Quite a few good pieces have been written about the FBI’s warrant-authorized raid and search of former President Trump’s home in Florida. Among them are this one by David French, this one by Andy McCarthy, this one by Noah Rothman in Commentary, and even a not entirely poisonous piece by the Washington Post. I’m not going to try to recapitulate or summarize any of them, and will add only a few points that have come my way through my stints in Counsel’s Office at the George H. W. Bush White House and my roughly 25 years at the Justice Department and the US Attorney’s Office.
First, it’s all but certain that the search was legal. A warrant-authorized search must be supported by probable cause, but that’s a low standard. As Cornell’s Legal Information Institute puts it, “Courts usually find probable cause when there is a reasonable basis for believing that a crime may have been committed (for an arrest) or evidence of [a] crime is present in the place to be searched (for a search).” Notably, probable cause for a search does not require that it be more likely than not that evidence of a crime will turn up. It merely requires a fair probability that a search will result in unearthing evidence of a crime. As the Supreme Court has said, probable cause is a flexible and practical concept, not an academic construct, and includes everything the officers applying for the warrant knew or reasonably believed was true.

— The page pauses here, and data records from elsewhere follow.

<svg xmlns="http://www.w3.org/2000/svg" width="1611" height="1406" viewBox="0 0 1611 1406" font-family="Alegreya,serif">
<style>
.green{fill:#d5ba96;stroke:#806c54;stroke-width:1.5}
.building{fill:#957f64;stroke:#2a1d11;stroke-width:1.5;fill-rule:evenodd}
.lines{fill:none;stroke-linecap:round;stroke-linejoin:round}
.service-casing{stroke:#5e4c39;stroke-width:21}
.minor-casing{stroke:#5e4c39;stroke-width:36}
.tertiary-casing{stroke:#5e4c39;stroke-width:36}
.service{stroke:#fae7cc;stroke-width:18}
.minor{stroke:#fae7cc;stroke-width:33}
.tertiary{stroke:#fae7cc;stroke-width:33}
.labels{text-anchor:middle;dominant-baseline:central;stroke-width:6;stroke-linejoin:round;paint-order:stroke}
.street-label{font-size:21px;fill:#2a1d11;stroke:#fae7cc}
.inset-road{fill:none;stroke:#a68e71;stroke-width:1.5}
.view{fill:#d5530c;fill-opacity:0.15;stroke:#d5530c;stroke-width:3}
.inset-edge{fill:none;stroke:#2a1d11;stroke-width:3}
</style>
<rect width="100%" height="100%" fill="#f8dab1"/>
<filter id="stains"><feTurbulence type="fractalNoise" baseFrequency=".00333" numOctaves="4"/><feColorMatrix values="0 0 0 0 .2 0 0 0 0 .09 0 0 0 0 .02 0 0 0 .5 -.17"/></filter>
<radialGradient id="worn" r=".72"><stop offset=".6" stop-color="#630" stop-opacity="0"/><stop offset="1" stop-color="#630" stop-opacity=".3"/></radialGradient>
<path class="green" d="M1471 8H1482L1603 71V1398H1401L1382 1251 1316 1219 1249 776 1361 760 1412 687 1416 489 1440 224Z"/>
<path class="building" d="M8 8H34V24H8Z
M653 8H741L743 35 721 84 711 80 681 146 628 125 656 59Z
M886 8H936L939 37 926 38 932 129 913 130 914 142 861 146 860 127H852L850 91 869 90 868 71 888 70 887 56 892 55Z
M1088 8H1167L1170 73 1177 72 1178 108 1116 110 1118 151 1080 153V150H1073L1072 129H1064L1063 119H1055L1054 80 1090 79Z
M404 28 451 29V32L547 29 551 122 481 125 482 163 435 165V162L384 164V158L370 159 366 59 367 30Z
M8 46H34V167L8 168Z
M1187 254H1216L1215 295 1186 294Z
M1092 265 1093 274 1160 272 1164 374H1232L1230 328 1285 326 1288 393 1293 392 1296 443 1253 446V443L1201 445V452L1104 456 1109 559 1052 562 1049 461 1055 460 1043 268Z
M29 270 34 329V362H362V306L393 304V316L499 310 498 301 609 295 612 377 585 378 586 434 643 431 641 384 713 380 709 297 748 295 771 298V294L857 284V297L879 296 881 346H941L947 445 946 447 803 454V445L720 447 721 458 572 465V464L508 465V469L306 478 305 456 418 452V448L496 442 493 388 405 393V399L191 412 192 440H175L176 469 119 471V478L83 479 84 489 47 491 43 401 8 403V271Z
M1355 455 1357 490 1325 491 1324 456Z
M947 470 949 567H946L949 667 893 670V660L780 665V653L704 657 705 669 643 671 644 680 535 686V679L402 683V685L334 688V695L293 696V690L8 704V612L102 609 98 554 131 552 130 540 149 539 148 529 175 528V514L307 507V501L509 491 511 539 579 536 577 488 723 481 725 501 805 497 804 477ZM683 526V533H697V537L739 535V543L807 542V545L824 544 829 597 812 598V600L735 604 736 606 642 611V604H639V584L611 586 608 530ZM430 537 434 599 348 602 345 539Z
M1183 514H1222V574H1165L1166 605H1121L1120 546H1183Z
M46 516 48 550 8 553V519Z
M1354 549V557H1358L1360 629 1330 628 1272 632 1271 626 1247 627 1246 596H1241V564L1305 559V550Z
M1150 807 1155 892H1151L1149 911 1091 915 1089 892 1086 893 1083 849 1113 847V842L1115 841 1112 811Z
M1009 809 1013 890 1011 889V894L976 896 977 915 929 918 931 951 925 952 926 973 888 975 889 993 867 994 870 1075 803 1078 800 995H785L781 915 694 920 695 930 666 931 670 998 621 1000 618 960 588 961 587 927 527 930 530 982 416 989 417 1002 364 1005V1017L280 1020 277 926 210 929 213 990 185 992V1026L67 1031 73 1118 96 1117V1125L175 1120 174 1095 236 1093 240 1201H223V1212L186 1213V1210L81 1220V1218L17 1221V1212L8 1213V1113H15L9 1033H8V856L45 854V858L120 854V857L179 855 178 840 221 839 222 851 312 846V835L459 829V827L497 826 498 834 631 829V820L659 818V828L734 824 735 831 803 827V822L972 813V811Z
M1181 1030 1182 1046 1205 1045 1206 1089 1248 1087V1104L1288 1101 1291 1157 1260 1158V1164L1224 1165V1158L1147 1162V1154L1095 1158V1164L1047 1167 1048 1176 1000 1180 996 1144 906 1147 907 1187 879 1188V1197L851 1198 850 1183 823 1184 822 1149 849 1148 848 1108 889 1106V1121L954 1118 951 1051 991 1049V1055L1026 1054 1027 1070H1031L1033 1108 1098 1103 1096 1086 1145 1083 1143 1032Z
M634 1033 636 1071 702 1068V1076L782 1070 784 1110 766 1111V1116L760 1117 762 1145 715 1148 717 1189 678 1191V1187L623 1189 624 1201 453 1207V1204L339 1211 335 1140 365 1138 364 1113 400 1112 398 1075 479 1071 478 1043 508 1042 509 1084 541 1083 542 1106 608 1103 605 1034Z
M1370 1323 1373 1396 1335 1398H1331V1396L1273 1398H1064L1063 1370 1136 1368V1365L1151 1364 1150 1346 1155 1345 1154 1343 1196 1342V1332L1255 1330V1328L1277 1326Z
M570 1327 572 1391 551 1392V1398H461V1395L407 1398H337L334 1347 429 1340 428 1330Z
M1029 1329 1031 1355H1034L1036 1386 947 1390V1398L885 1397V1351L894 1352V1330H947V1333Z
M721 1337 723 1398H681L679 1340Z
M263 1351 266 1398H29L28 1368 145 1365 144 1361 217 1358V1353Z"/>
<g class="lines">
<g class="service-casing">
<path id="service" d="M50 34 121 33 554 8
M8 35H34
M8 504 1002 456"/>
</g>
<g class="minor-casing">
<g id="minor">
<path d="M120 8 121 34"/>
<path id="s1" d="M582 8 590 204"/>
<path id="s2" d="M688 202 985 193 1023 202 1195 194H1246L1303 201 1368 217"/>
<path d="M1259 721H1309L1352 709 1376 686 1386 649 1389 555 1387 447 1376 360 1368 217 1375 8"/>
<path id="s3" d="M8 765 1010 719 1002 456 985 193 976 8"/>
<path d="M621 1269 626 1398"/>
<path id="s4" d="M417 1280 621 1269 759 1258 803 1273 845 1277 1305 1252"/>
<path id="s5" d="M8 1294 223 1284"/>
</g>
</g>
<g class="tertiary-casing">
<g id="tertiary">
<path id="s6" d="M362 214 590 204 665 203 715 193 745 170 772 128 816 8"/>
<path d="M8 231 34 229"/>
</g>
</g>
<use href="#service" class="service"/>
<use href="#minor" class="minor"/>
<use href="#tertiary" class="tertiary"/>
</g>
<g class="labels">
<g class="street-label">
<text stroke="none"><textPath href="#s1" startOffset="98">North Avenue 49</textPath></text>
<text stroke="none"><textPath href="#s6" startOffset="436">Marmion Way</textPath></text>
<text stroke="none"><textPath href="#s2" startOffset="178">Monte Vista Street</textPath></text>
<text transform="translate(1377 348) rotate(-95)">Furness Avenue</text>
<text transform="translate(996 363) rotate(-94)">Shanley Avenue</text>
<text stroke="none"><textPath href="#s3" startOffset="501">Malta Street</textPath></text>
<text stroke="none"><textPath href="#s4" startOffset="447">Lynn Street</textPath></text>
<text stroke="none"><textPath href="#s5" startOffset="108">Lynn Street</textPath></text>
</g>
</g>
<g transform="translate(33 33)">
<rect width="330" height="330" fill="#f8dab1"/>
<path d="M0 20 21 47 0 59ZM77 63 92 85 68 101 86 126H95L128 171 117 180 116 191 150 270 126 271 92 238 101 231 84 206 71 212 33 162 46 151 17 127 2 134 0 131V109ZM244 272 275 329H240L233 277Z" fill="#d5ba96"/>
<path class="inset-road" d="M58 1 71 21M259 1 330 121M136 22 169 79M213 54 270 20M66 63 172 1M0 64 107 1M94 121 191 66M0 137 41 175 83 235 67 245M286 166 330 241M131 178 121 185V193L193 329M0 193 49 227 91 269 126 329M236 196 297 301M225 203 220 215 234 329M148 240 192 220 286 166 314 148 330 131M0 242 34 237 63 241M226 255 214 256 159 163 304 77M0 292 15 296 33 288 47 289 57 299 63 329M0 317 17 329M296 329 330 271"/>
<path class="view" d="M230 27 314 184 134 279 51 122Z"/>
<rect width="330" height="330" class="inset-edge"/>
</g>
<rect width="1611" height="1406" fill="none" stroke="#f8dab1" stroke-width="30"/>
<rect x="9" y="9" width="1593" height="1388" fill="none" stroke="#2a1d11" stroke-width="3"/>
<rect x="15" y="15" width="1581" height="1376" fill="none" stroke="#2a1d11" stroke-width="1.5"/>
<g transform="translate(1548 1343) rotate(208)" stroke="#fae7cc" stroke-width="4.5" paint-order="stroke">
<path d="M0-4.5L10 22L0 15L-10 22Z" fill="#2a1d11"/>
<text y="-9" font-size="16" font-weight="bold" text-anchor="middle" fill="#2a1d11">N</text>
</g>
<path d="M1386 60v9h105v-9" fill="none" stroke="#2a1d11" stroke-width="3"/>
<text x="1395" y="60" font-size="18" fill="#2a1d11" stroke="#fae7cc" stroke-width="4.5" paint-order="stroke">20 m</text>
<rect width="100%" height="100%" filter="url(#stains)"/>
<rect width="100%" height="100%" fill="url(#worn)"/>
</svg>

I might add that the Justice Department or USAO attorney who was charged with preparing the application for the warrent is very likely to have been the smartest and most experienced person in the office and unlikely to have made a mistake in this otherwise routine assignment.
Moreover, the warrant (apparently to search for classified documents that Trump was required by statute to surrender to the National Archives when he became a private citizen) subsumed the authority to open the safe in which the officers knew or had fair reason to believe they might be stored. If Trump refused to open the safe himself, or provide the combination, the warrant also necessarily subsumed the authority to open the safe by force.
Second, while the search was (as I’m assuming) legal, it was a breathtaking breach of tradition. Never before in America’s roughly 230 year history has federal law enforcement raided the home of a former President. Never before has there been a criminal prosecution of a former President (the exploration of a criminal prosecution being the only proper purpose for which law enforcement may properly seize evidence). And still less has there been a prosecution of a former President assembled by the administration of the man who defeated him in a viciously bitter contest, and who very well may view him as his most likely opponent next time.
Of course it’s true — indeed it’s a truism — that no one is above the law. Donald Trump is no exception. If, for example, a former President were on videotape having sex with a ten year-old, no one would doubt the propriety of forcible and immediate action by law enforcement. Indeed, the abscence of such enforcement would be the scandal. And the former President would, with essentially everyone’s approval, wind up in prison for a long time.
But the present circumstances are nothing like that. The ostensible reason for the search was Trump’s possible breach of the Presidential Records Act. But that sort of thing, even if true, and even if the records are classified, would ordinarily be handled by negotiation. At most, the Justice Department would pursue a subpoena. It’s literally unheard of for an armada of armed officers to raid a former President’s home to secure compliance with a regulatory statute. The word “heavy-handed” hardly does justice here. This is all the more so when, with such self-righteous piety, the present Administration came to power promising to “depoliticize” the Justice Department. Yesterday, it undertook the most radioactively political search ever.
Which brings me to my third theme — trust. I wonder if Ringside has a single reader who trusts everything our former President, or our present Justice Department, says (or slyly omits to say) about this. Or is likely to trust the coming drip-by drip disclosure of any of the important but still largely concealed facts surrounding it.
A short while ago, I wrote one post about the collapse of trust in America’s institutions, and a second about the unfortunate but desperate need for the appointment of a person of unquestioned integrity to take this investigation away from a politics-polluted Justice Department. Right at the moment, I’m feeling like one very unhappy oracle.
So, the context is not probable cause or 'was it within the letter of the law', but the flagrant double standard with a certain former Secretary of State.
I wonder if calling the FBI's snatch and grab legal doesn't give it a veneer of legitimacy it doesn't deserve. I was a lawyer long-ago, though never a trial lawyer, but it seems to me a legal warrant has to be supported by a good faith affidavit. We haven't seen the supporting affidavit, but the FBI's record for veracity in the Trump years has not been good. Then there's the issue of whether the agents exceeded the bounds of the warrant. Again, recent record not good. And the search itself is not only unprecedented but highly questionable. No president, I'm sure, personally overseas what's boxed up for shipment home when he leaves office, and it appears that Trump's lawyers have worked and continue to work with the Archives to separate personal chaff from presidential papers wheat. It's possible that Trump legally declassified some classified papers in his possession, and neither the magistrate judge nor the document snatchers would know what they might be. Besides, as president Trump had access to the nation's deepest secrets, and it's hard to see what incentive he would have to misuse documents he didn't misuse in office. It appears that 15 boxes in Trump's possession have been tagged by the Archives and either shipped to the Archives or secured at Mara Largo, so that's a process that could be continued. As we used to say on the farm, the whole thing stinks to high heavens.